Außerdem ist das derzeitige Zulassungsverfahren für GVO nicht auf die Förderung der Nachhaltigkeit im Agrar- und Ernährungssektor ausgerichtet.
Die EU Kommission plant neue Rechtsvorschriften für Pflanzen, die mithilfe bestimmter NGT gewonnen werden.
Im September 2021 veröffentlichte die EU Kommission einen Fahrplan (Abrufbar hier) über die Initiative zur Schaffung eines neuen Rechtsrahmens für durch gezielte Mutagenese und Cisgenese gewonnene Pflanzen. Bis 22. Oktober 2021 konnten Rückmeldungen abgegeben werden, die ebenfalls auf der Webseite der EU Kommission veröffentlicht sind. Im zweiten Quartal 2022 plant die EU Kommission eine öffentliche Konsultation.

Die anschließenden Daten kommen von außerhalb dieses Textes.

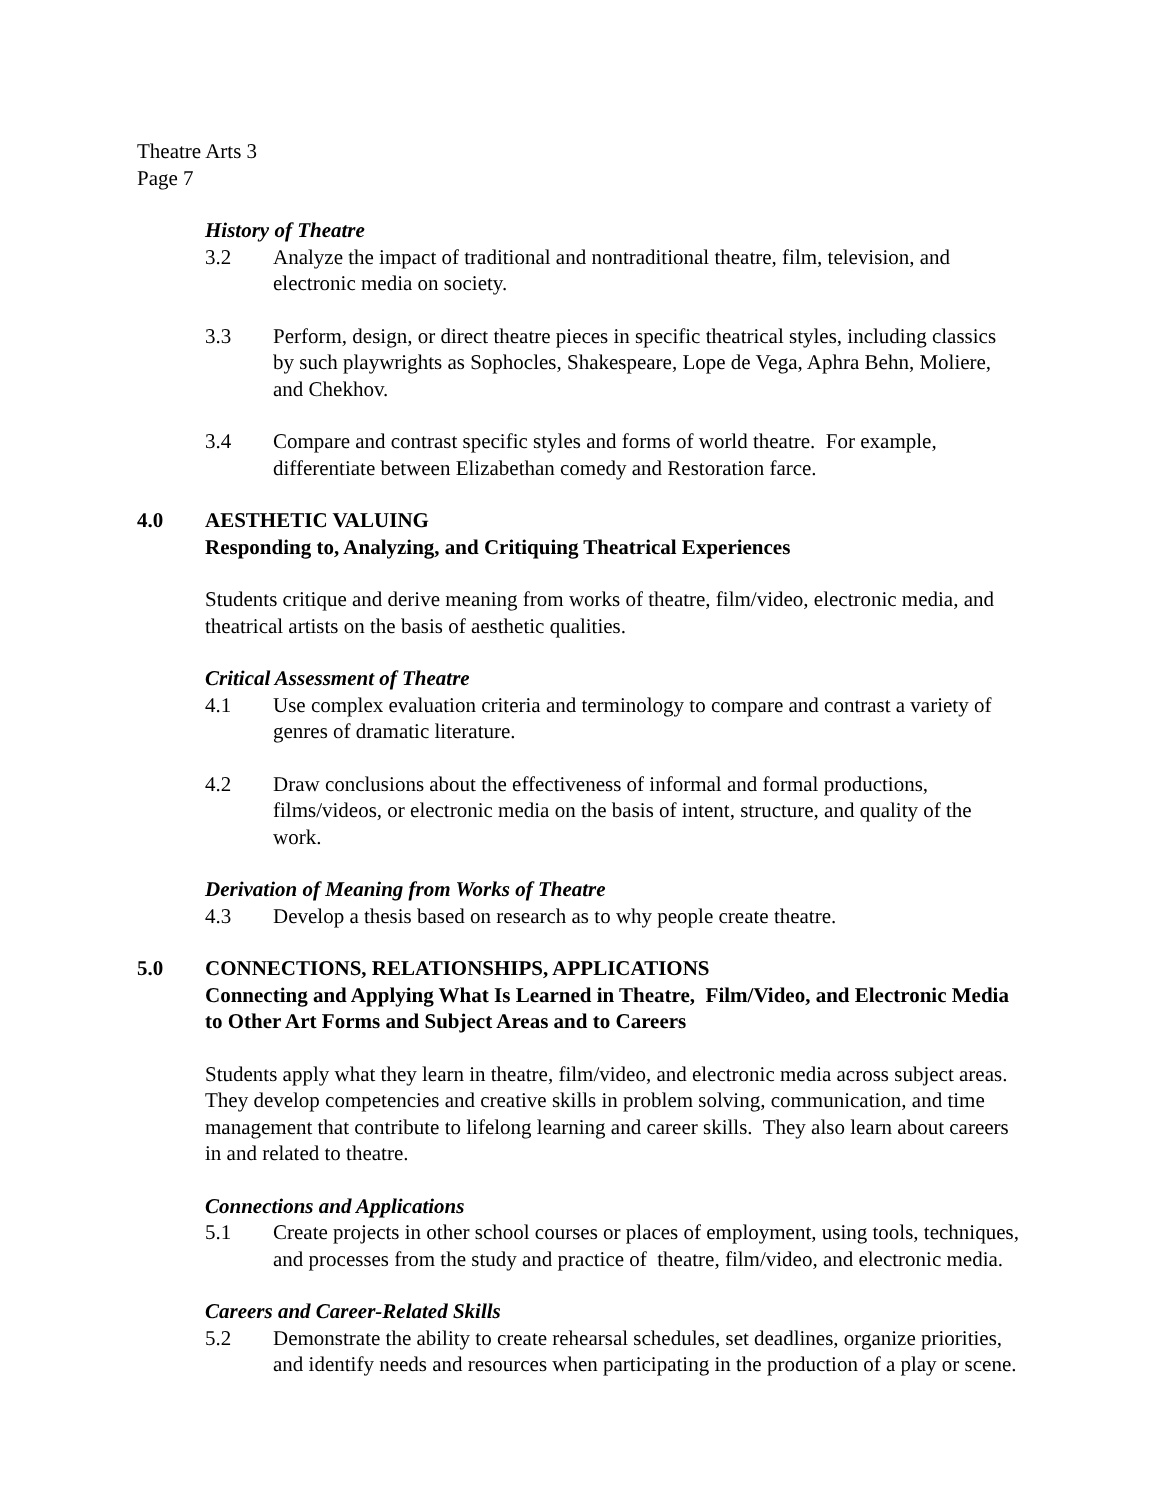Theatre Arts 3
Page 7
History of Theatre
3.2 Analyze the impact of traditional and nontraditional theatre, film, television, and electronic media on society.
3.3 Perform, design, or direct theatre pieces in specific theatrical styles, including classics by such playwrights as Sophocles, Shakespeare, Lope de Vega, Aphra Behn, Moliere, and Chekhov.
3.4 Compare and contrast specific styles and forms of world theatre. For example, differentiate between Elizabethan comedy and Restoration farce.
4.0 AESTHETIC VALUING
Responding to, Analyzing, and Critiquing Theatrical Experiences
Students critique and derive meaning from works of theatre, film/video, electronic media, and theatrical artists on the basis of aesthetic qualities.
Critical Assessment of Theatre
4.1 Use complex evaluation criteria and terminology to compare and contrast a variety of genres of dramatic literature.
4.2 Draw conclusions about the effectiveness of informal and formal productions, films/videos, or electronic media on the basis of intent, structure, and quality of the work.
Derivation of Meaning from Works of Theatre
4.3 Develop a thesis based on research as to why people create theatre.
5.0 CONNECTIONS, RELATIONSHIPS, APPLICATIONS
Connecting and Applying What Is Learned in Theatre, Film/Video, and Electronic Media to Other Art Forms and Subject Areas and to Careers
Students apply what they learn in theatre, film/video, and electronic media across subject areas. They develop competencies and creative skills in problem solving, communication, and time management that contribute to lifelong learning and career skills. They also learn about careers in and related to theatre.
Connections and Applications
5.1 Create projects in other school courses or places of employment, using tools, techniques, and processes from the study and practice of theatre, film/video, and electronic media.
Careers and Career-Related Skills
5.2 Demonstrate the ability to create rehearsal schedules, set deadlines, organize priorities, and identify needs and resources when participating in the production of a play or scene.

Im zweiten Quartal 2023 ist die Annahme eines konkreten Vorschlags für eine EU Verordnung durch die Kommission geplant.
Ziel ist es, die Innovation im Agrar- und Lebensmittelsystem unter Aufrechterhaltung eines hohen Schutzniveaus für die Gesundheit und Umwelt zu ermöglichen und zur Erreichung der Ziele des Europäischen „Green Deals“ und der Farm-to-Fork-Strategie beizutragen.

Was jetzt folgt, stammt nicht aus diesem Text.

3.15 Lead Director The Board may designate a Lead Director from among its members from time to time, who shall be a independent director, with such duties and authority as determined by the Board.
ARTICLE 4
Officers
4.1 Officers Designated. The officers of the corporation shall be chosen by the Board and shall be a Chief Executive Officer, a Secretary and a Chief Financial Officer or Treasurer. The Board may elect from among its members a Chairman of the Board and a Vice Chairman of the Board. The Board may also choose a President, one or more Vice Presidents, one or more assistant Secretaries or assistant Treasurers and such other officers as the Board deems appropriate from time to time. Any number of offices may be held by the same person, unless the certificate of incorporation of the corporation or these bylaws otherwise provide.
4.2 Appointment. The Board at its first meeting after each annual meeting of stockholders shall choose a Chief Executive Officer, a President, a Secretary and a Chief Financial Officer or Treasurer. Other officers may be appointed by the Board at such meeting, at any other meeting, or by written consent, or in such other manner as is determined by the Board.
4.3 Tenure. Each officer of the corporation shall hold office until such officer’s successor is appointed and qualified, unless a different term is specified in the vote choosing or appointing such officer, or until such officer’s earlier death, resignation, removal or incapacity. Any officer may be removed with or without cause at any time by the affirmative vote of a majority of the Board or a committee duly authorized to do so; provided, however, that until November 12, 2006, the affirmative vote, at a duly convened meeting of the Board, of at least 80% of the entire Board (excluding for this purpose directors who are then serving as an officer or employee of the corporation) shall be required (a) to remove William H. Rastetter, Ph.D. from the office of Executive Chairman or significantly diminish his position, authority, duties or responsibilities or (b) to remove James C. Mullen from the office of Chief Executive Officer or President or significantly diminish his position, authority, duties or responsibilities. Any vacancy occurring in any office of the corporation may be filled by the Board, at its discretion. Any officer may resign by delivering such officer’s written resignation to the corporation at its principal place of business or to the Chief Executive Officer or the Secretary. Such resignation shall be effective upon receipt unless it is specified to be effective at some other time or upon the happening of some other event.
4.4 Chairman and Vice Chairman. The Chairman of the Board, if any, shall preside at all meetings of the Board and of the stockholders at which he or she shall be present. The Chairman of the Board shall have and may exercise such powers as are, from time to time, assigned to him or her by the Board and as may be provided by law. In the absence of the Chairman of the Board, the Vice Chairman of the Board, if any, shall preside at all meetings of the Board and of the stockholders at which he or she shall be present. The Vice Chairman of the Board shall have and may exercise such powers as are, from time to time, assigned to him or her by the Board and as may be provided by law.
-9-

Bis der Vorschlag der Kommission das EU Gesetzgebungsverfahren durchläuft, werden noch Jahre vergehen, bevor eine entsprechende Verordnung zur Anwendung kommen kann. Bleibt zu hoffen, dass die neue Gesetzgebungsinitiative greifen kann, bevor die EU im Bereich neuer Verfahren der Genomeditierung den Anschluss verliert.